Activity: Go through the data below. Pull out every line that has the word "part".

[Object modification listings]
=== Section Start ===

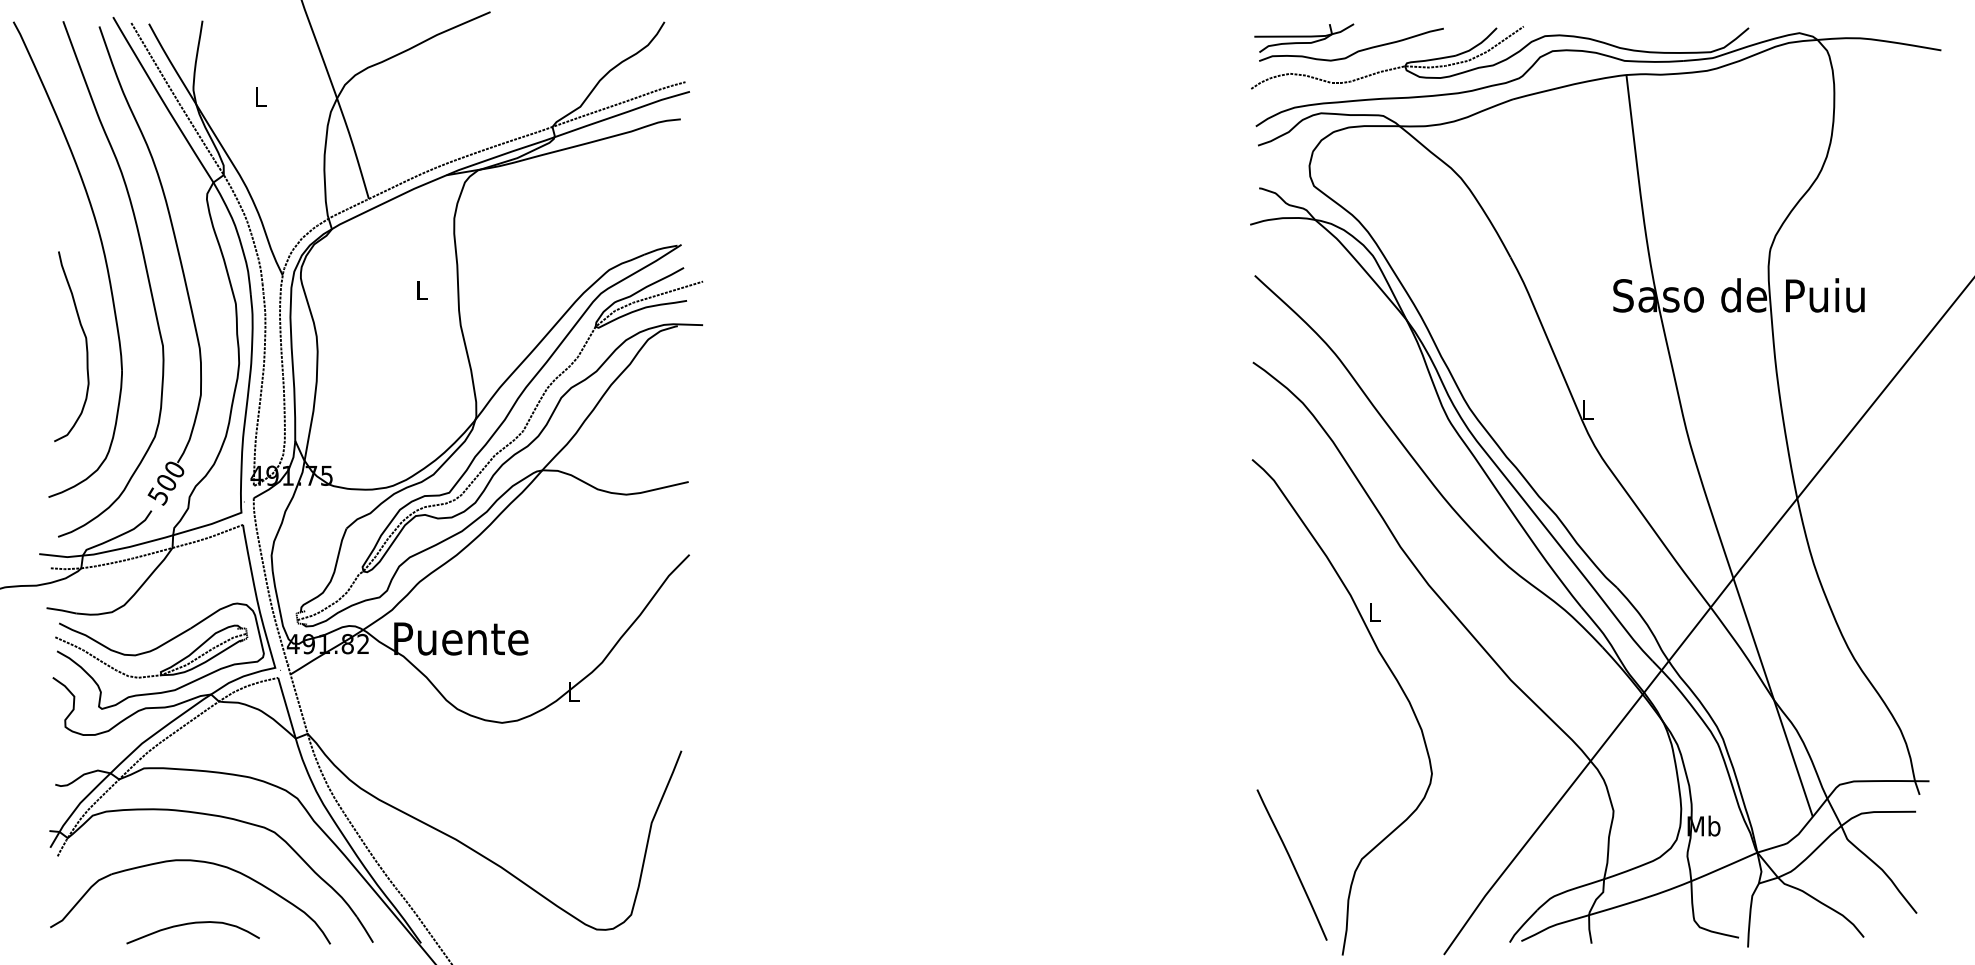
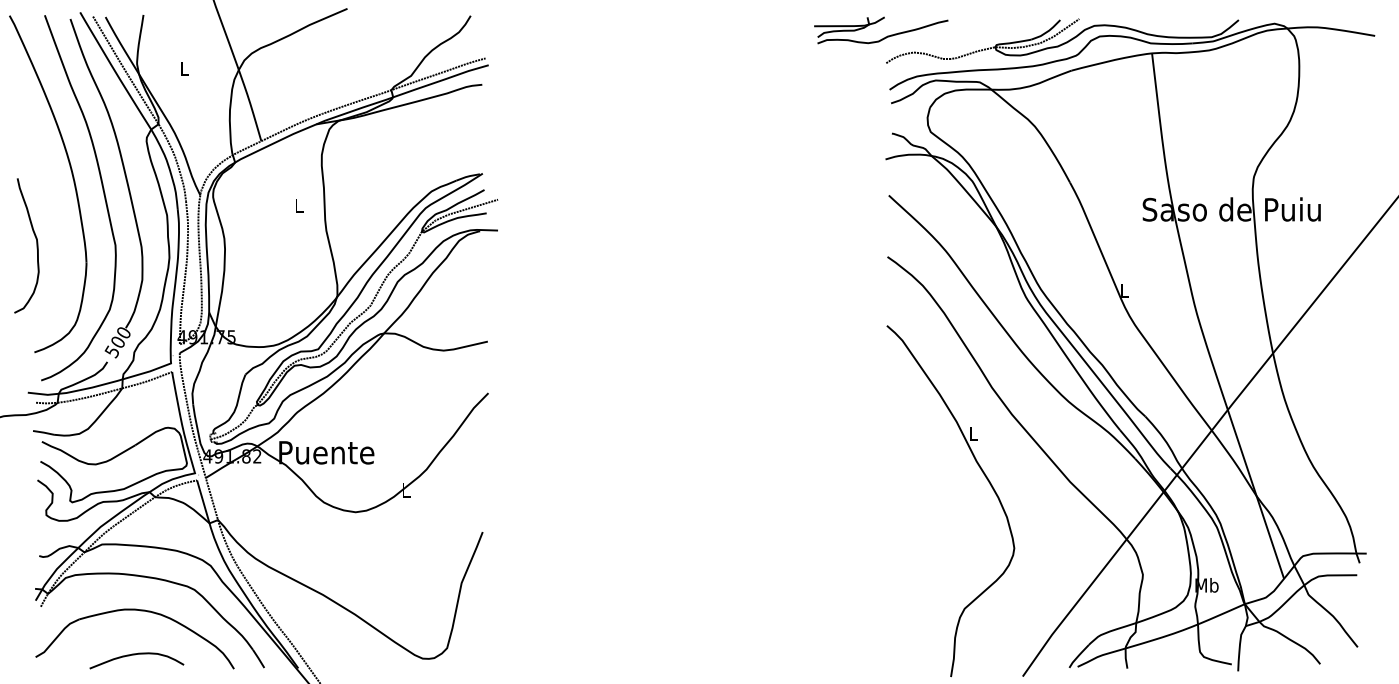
part: (1353, 52) -> (884, 37), moved
curve: (85, 345) -> (36, 244), moved
part: (161, 670) -> (114, 475), removed
curve: (1291, 863) -> (914, 611), removed

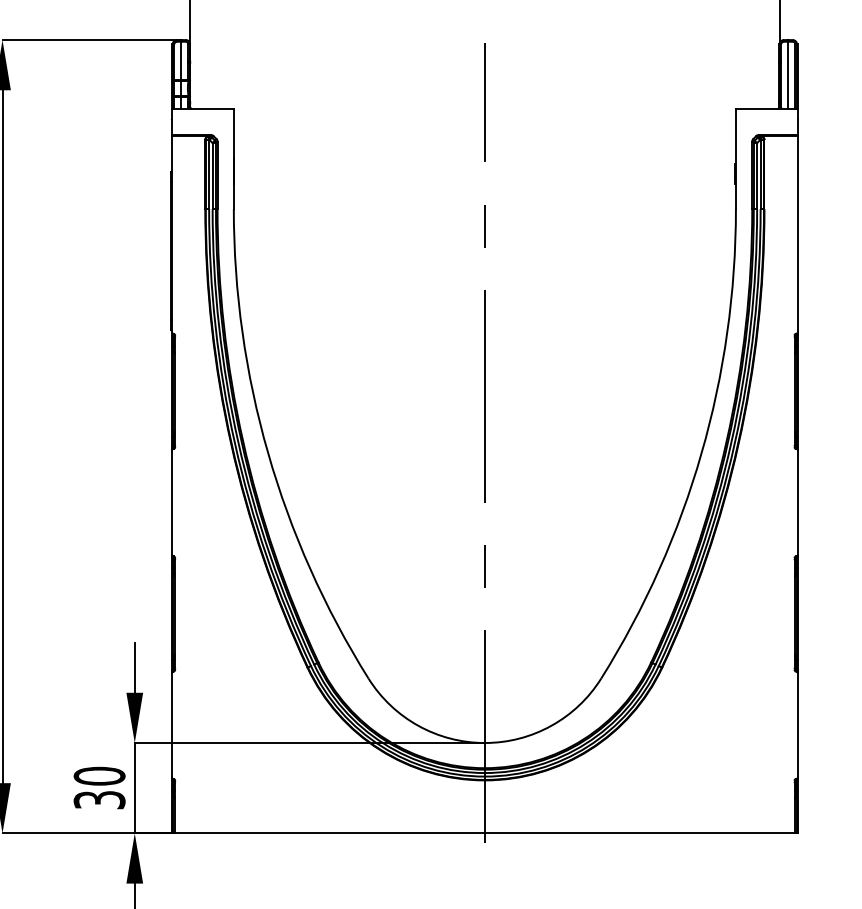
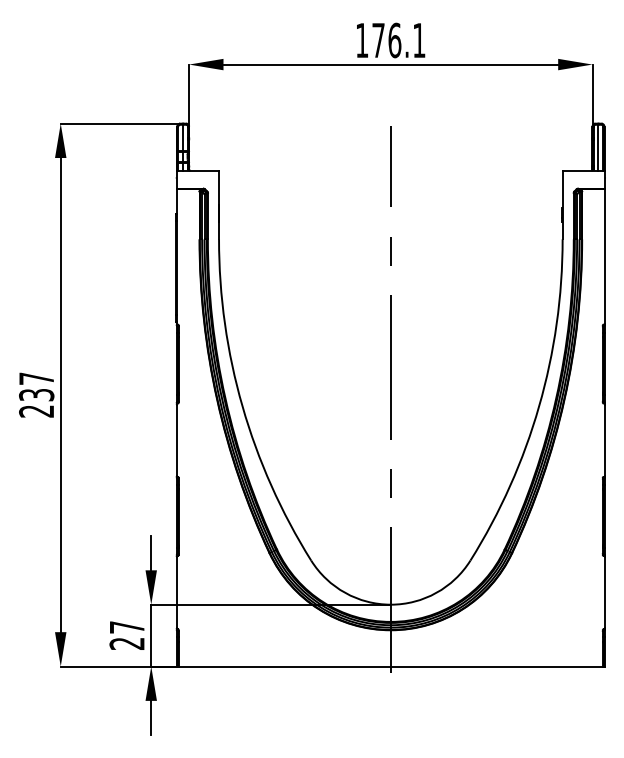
text: (98, 788) -> (126, 635), 30 -> 27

=== Section End ===

Reply:
part: (1353, 52) -> (884, 37), moved
part: (161, 670) -> (114, 475), removed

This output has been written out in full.